Féodor ou Théodore, autrement Fédor, son autre fils, lui succéda l'an 1588. Quatre ans après, érection du patriarchat de Russie. Voici comme la chose eut lieu.

En 1588, Jérémie II, patriarche de Constantinople, ayant été déposé par les Turcs, vint à Moscou pour implorer les bontés du czar; il crut se le rendre favorable en accordant à l'église russe quelque nouvelle prérogative. Il proposa d'élever le siége métropolitain de Moscou à la dignité de patriarche, à la suite des quatre patriarches d'Orient, et de le rendre indépendant de celui de Constantinople; le czar Fédor y consentit. Depuis ce temps, la Russie á eu son patriarche particulier jusqu'en 1703, où cette dignité fut abolie et remplacée par un synode perpétuel, que préside de nos jours un colonel de cavalerie, aide-de-camp de l'empereur.

» **EXTRAIT DE DONNÉES**
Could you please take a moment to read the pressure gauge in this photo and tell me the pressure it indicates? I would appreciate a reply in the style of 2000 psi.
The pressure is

» **TRAVAIL À RÉALISER**
a) Dans le passage extrait, à partir de « Féodor ou Théodore, autrement » et jusqu'à « chose eut lieu. », renommez « Fédor » en « Fiodor », puis recopiez le segment ainsi modifié.
b) D'après le passage extrait, par quelle institution la dignité de patriarche fut-elle remplacée en 1703 ?

» **CORRIGÉ DE L'EXERCICE**
a)
Féodor ou Théodore, autrement Fiodor, son autre fils, lui succéda l'an 1588. Quatre ans après, érection du patriarchat de Russie. Voici comme la chose eut lieu.

b) Par un synode perpétuel.